Bolsonaro ameaçou ex-mulher de morte em 2011, afirma Folha de S. Paulo

A ex-mulher do candidato à Presidência do Brasil pelo PSL, Jair Bolsonaro, Ana Cristina Valle disse ao Itamaraty em 2011 que foi ameaçada de morte por ele. A ameça a teria levado a deixar o Brasil. O relato foi encontrado em um telegrama reservado arquivado no órgão, ao qual a Folha de S. Paulo teve acesso. Na época Bolsonaro e Ana Cristina travavam uma disputa judicial no Rio de Janeiro sobre a guarda do filho do casal, então com cerca de 12 anos.
​”A senhora Ana Cristina Siqueira Valle disse ter deixado o Brasil há dois anos [em 2009] ‘por ter sido ameaçada de morte’ pelo pai do menor [Bolsonaro]. Aduziu ela que tal acusação poderia motivar pedido de asilo político neste país [Noruega]”, diz o telegrama.
Em trecho do documento, Ana Cristina afirmou considerar que, ao procurá-la, o vice-consulado do Brasil na Noruega “estava agindo em nome do deputado federal Jair Bolsonaro”.
De acordo com a Folha, o telegrama havia sido liberado pela Lei de Acesso à Informação, porém com esses e outros trechos cobertos por tarja preta. Duas fontes ouvidas pela reportagem do jornal paulista e o então embaixador, Carlos Henrique Cardim, que assina os textos, confirmaram a íntegra dos documentos.
Atualmente Ana Cristina, ex-servidora da Câmara Municipal de Resende (RJ), usa o sobrenome “Bolsonaro” e é candidata a deputada federal pelo Podemos. Ela disse apoiar a candidatura do ex-marido ao Planalto e considerou “superado” o episódio na Noruega, apesar de ter admitido ter sido pressionada por ele à época.
Conforme a Folha de S. Paulo publicou no último domingo, 23, Bolsonaro teria mobilizado o Itamaraty em 2011 como deputado federal para que o órgão intercedesse em seu favor depois que Ana Cristina viajou para a Noruega com o filho do casal.

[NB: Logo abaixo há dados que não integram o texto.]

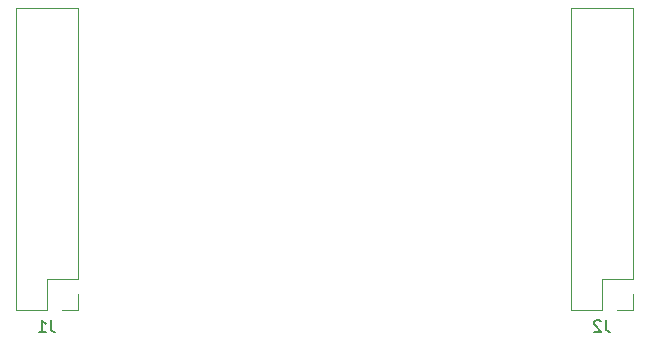
<source format=gbr>
%TF.GenerationSoftware,KiCad,Pcbnew,(5.1.7)-1*%
%TF.CreationDate,2020-11-01T18:22:08+02:00*%
%TF.ProjectId,Piirilevy_dsp,50696972-696c-4657-9679-5f6473702e6b,rev?*%
%TF.SameCoordinates,Original*%
%TF.FileFunction,Legend,Bot*%
%TF.FilePolarity,Positive*%
%FSLAX46Y46*%
G04 Gerber Fmt 4.6, Leading zero omitted, Abs format (unit mm)*
G04 Created by KiCad (PCBNEW (5.1.7)-1) date 2020-11-01 18:22:08*
%MOMM*%
%LPD*%
G01*
G04 APERTURE LIST*
%ADD10C,0.120000*%
%ADD11C,0.150000*%
G04 APERTURE END LIST*
D10*
%TO.C,J2*%
X175000000Y-103330000D02*
X176330000Y-103330000D01*
X176330000Y-103330000D02*
X176330000Y-102000000D01*
X173730000Y-103330000D02*
X173730000Y-100730000D01*
X173730000Y-100730000D02*
X176330000Y-100730000D01*
X176330000Y-100730000D02*
X176330000Y-77810000D01*
X171130000Y-77810000D02*
X176330000Y-77810000D01*
X171130000Y-103330000D02*
X171130000Y-77810000D01*
X171130000Y-103330000D02*
X173730000Y-103330000D01*
%TO.C,J1*%
X128000000Y-103330000D02*
X129330000Y-103330000D01*
X129330000Y-103330000D02*
X129330000Y-102000000D01*
X126730000Y-103330000D02*
X126730000Y-100730000D01*
X126730000Y-100730000D02*
X129330000Y-100730000D01*
X129330000Y-100730000D02*
X129330000Y-77810000D01*
X124130000Y-77810000D02*
X129330000Y-77810000D01*
X124130000Y-103330000D02*
X124130000Y-77810000D01*
X124130000Y-103330000D02*
X126730000Y-103330000D01*
%TO.C,J2*%
D11*
X174063333Y-104222380D02*
X174063333Y-104936666D01*
X174110952Y-105079523D01*
X174206190Y-105174761D01*
X174349047Y-105222380D01*
X174444285Y-105222380D01*
X173634761Y-104317619D02*
X173587142Y-104270000D01*
X173491904Y-104222380D01*
X173253809Y-104222380D01*
X173158571Y-104270000D01*
X173110952Y-104317619D01*
X173063333Y-104412857D01*
X173063333Y-104508095D01*
X173110952Y-104650952D01*
X173682380Y-105222380D01*
X173063333Y-105222380D01*
%TO.C,J1*%
X127063333Y-104222380D02*
X127063333Y-104936666D01*
X127110952Y-105079523D01*
X127206190Y-105174761D01*
X127349047Y-105222380D01*
X127444285Y-105222380D01*
X126063333Y-105222380D02*
X126634761Y-105222380D01*
X126349047Y-105222380D02*
X126349047Y-104222380D01*
X126444285Y-104365238D01*
X126539523Y-104460476D01*
X126634761Y-104508095D01*
%TD*%
M02*

</source>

Segundo o site do Itamaraty e resposta enviada à reportagem, o órgão não pode interferir em assuntos pessoais de brasileiros no exterior. No entanto, em 2011 localizou e manteve contato com Ana Cristina a pedido de Bolsonaro.

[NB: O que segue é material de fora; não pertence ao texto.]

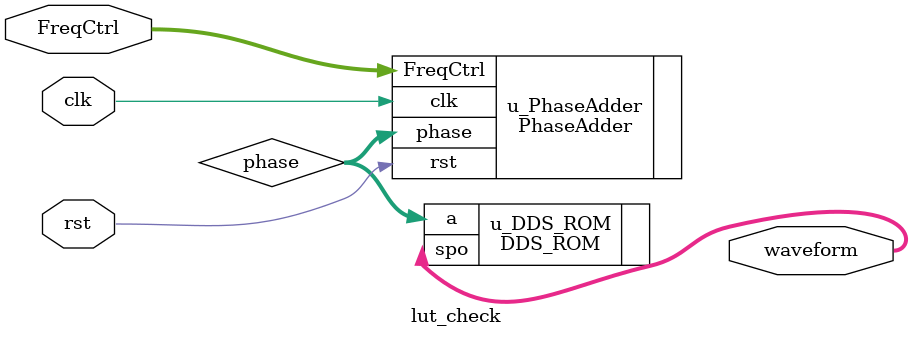
<source format=v>
`timescale 1ns / 1ps


module lut_check(
    input clk,  
    input rst,  
    input [10:0]FreqCtrl,  
    output [11:0]waveform 
    );
    
    wire [11:0]phase;  
    PhaseAdder u_PhaseAdder  
    (  
        .clk        (clk),  
        .rst        (rst),  
        .FreqCtrl   (FreqCtrl),  
        .phase      (phase)  
    );  
    
    DDS_ROM u_DDS_ROM  
    (  
        .a      (phase[11:0]),  
        .spo    (waveform)  
    );  
    
    
endmodule
</source>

Telegrama com acusação contra Bolsonaro
Telegrama com acusação contra Bolsonaro
A afirmação dela sobre a suposta ameaça de morte consta da íntegra de um telegrama de julho de 2011 enviado a Brasília pela Embaixada Brasileira em Oslo e escrito por Cardim a partir de informações prestadas pelo vice-cônsul naquele país.

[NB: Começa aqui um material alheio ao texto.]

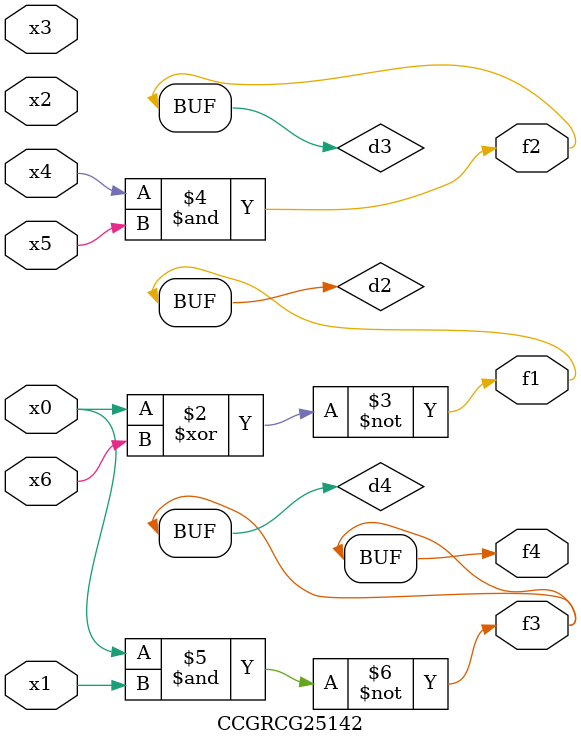
<source format=v>
module CCGRCG25142(
	input x0, x1, x2, x3, x4, x5, x6,
	output f1, f2, f3, f4
);

	wire d1, d2, d3, d4;

	nor (d1, x0);
	xnor (d2, x0, x6);
	and (d3, x4, x5);
	nand (d4, x0, x1);
	assign f1 = d2;
	assign f2 = d3;
	assign f3 = d4;
	assign f4 = d4;
endmodule

</source>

Procurado pela reportagem da Folha, o diplomata, professor do Instituto de Ciência Política da UnB (Universidade de Brasília), disse se recordar do conteúdo do documento. Ele contou que, em julho de 2011, foi acionado por escrito pelo Itamaraty, em Brasília, e também procurado por Bolsonaro, com quem conversou por telefone. Segundo Cardim, Bolsonaro estava contrariado com o fato de sua ex-mulher ter viajado, sem a sua autorização, com o filho para a Noruega.
Depois da conversa com o deputado, o então embaixador recebeu as informações do vice-cônsul do Brasil em Oslo, que havia entrado em contato telefônico com Ana Cristina. Segundo Cardim, o procedimento “segue uma rotina das embaixadas do Brasil”.
“Foi explicada a ela a legislação do Brasil, da Noruega. E aí ela mencionou para o vice-cônsul que estava pensando em pedir asilo. E que teria dito ao vice-cônsul que sofreu uma ameaça de morte do deputado Bolsonaro. E o vice-cônsul me transmitiu isso”, descreveu o ex-embaixador à Folha.
Cardim disse ainda que, com o telegrama, fez apenas “um relato” da situação. “Não estou aqui [no telegrama] julgando se houve ou não essa ameaça. Só estou registrando o fato que ela falou para o vice-cônsul. E ponto. Lá [embaixada] não é delegacia de polícia. Se ela quiser apresentar uma queixa, ela vai a uma delegacia de polícia no Brasil, apresenta, é outro processo, compreende?”, explicou o diplomata.
A conversa de Ana Cristina com o funcionário do Itamaraty, um oficial de chancelaria que exercia a função de vice-cônsul, ocorreu porque Bolsonaro havia procurado, dias antes, a sede do Itamaraty em Brasília para pedir uma intervenção do órgão a respeito do paradeiro de seu filho.